Mon voyage en Turquie commence. Voilà bien deux ou trois mois que tout est déjà prévu, que les billets d’avion sont réservés, que les chambres d’hôtel le sont exactement. J’ai juste encore un petit doute sur les deux nuits d’hôtel pour les deux derniers jours à Istanbul mais j’attends en fait de voir à quoi il ressemble une fois sur place puisque de toute façon, je passe par là avant d’y revenir à la fin du mois. L’itinéraire, lui, est parfaitement bouclé, même s’il y aura toujours de la place à l’imprévu. Il faut savoir sur si je suis un grand voyageur dans ma tête, il n’y a réellement que peu de temps que j’ai commencé à réellement partir à l’aventure et que malgré mon côté assez peu organisé en apparence (j’ai du mal dans mon travail et dans ma vie à avoir une visibilité au-delà d’une semaine), il me fallait absolument pour partir trois semaines en Turquie m’organiser un minimum d’autant que j’ai commencé à fréquenter des coins un peu excentrés. Sur une carte de la Turquie, voici ce que ça peut donner :
Je pars de Paris le 27 juillet au matin et j’atterris en début d’après-midi à Istanbul, aéroport Atatürk. 5 jours prévus pour voir quelques petites choses qui m’ont échappées en avril. Ensuite départ en avion depuis Atatürk pour Antalya dans le sud, location de voiture et trajet assez long (environ 300 km) jusqu’à la petite ville de Kaş où je dois rester 8 jours. Je repars ensuite en voiture à 30 km de là seulement pour changer de rayon et m’installer dans une toute petite ville, Patara où je reste 4 jours. Ensuite, je retourne à Antalya pour rendre la voiture et prendre le car jusqu’à Nevşehir en passant par la ville de Konya. A Nevşehir, je prends une navette qui m’emmène jusqu’à Uçhisar où je reste 4 jours. Retour à Nevşehir pour prendre un vol interne jusqu’à Istanbul, où je reste deux jours avant de reprendre l’avion pour Paris. Si je compte bien, ça fait 24 jours en comptant le jour du départ. Vingt quatre jours !! Quand j’y pense, ça semble faire une éternité loin de chez soi, loin des gens avec qui l’on est familier et en même temps l’éloignement est d’autant plus important que je suis rarement parti aussi loin, qui plus en est en Asie. Mais voilà, c’est parti, il faut y aller. Lorsque le réveil sonne le 27 au matin, j’ai comme l’impression de ne plus vraiment être dans mon corps, ni même dans mon esprit, c’est comme si déjà j’avais endossé la peau de quelqu’un d’autre, la transformation s’est amorcée.

═══

◆ SÉRIE D'EXERCICES
1. D'après le récit de voyage en Turquie, combien de jours dure le séjour prévu à Kaş ?
2. Poursuivez le récit de voyage en Turquie à partir de sa dernière phrase.
Les lignes n'interviennent pas dans cette partie.

◆ DONNÉES FOURNIES
═══

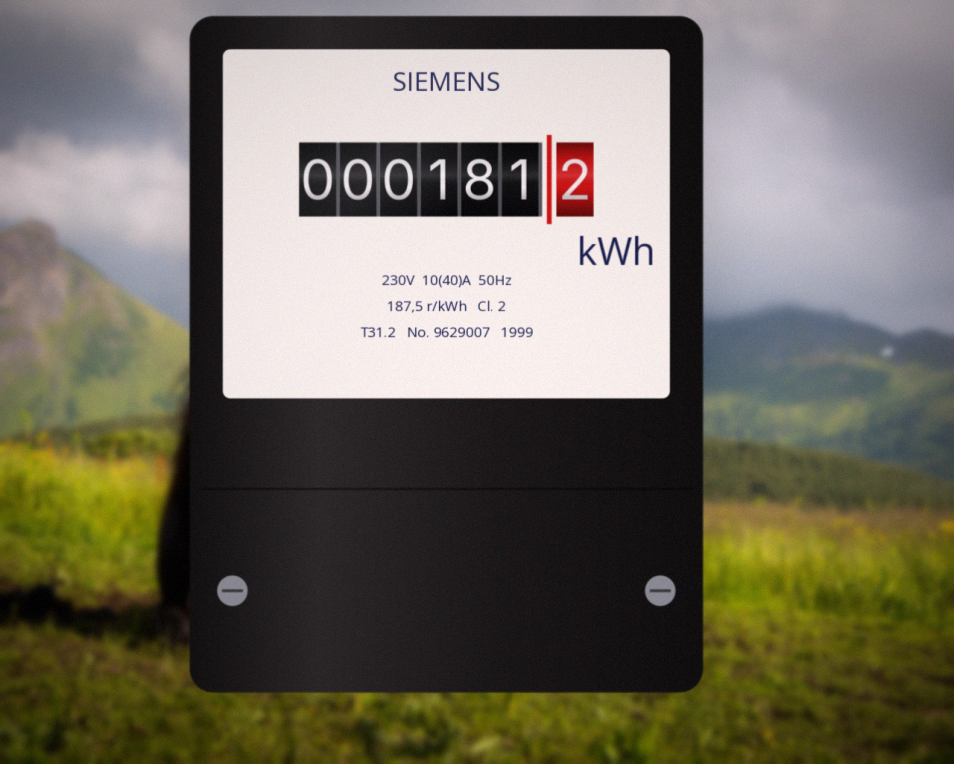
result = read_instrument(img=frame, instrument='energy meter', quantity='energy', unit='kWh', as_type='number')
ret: 181.2 kWh
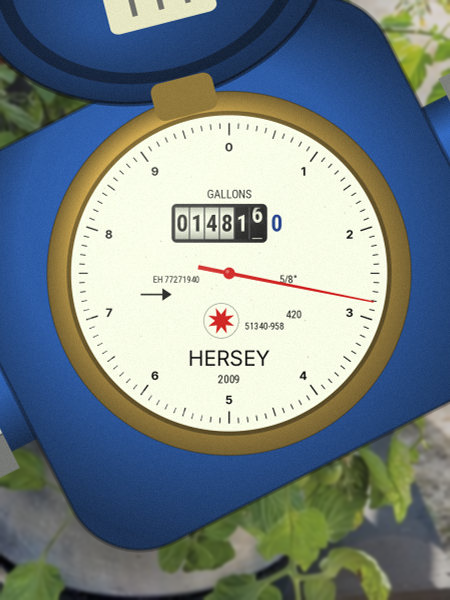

═══

◆ RÉPONSES PAR EXERCICE
1. Le séjour prévu à Kaş dure 8 jours.

2.
Après avoir filé sur l’autoroute A1, le taxi arrive au terminal 2 de Roissy, le plus grand, le plus impressionnant avec son hall tout en longueur, une sorte de cathédrale aéronautique élevée pour le dieu des airs. C’est le terminal dédié aux vols d’Air France, le 1 étant réservé aux compagnies étrangères et le 3 au low cost. J’arrive donc dans le hall avec 10 minutes de retard sur l’heure que je me suis fixé et j’essaie d’imaginer ce qui pourrait se passer si je ratais l’avion (et puis finalement non, je préfère ne pas imaginer). C’est incroyable ce que les départs en vacances sont stressants ; d’ailleurs une foule énervée commence à grouiller sous la porte F ; pour moi la faim commence à se faire sentir et j’accuse déjà une nuit courte, alors je me dis que je trouverai bien une petite heure pour me reposer dans l’avion. Devant les stands d’enregistrement pour Istanbul, il n’y a encore personne, alors j’en profite pour faire enregistrer ma valise, puis je vais me détendre en allant boire un chocolat. Il faut que je sois à 9h40 devant la porte F47 pour le vol AF1590. Avec mon téléphone, j’envoie une photo du terminal à mes petits collègues qui, eux, sont encore au travail, ils finissent dans quelques heures, je suis simplement parti un peu plus tôt qu’eux, persuadé quand j’ai pris les billets d’avion que les vacances commençaient le 26 au soir.
En passant aux toilettes, je me dis que ce qui caractérise nos déplacements en dehors de chez nous, c’est l’odeur du savon des toilettes qui imprègne nos mains partout où l’on passe.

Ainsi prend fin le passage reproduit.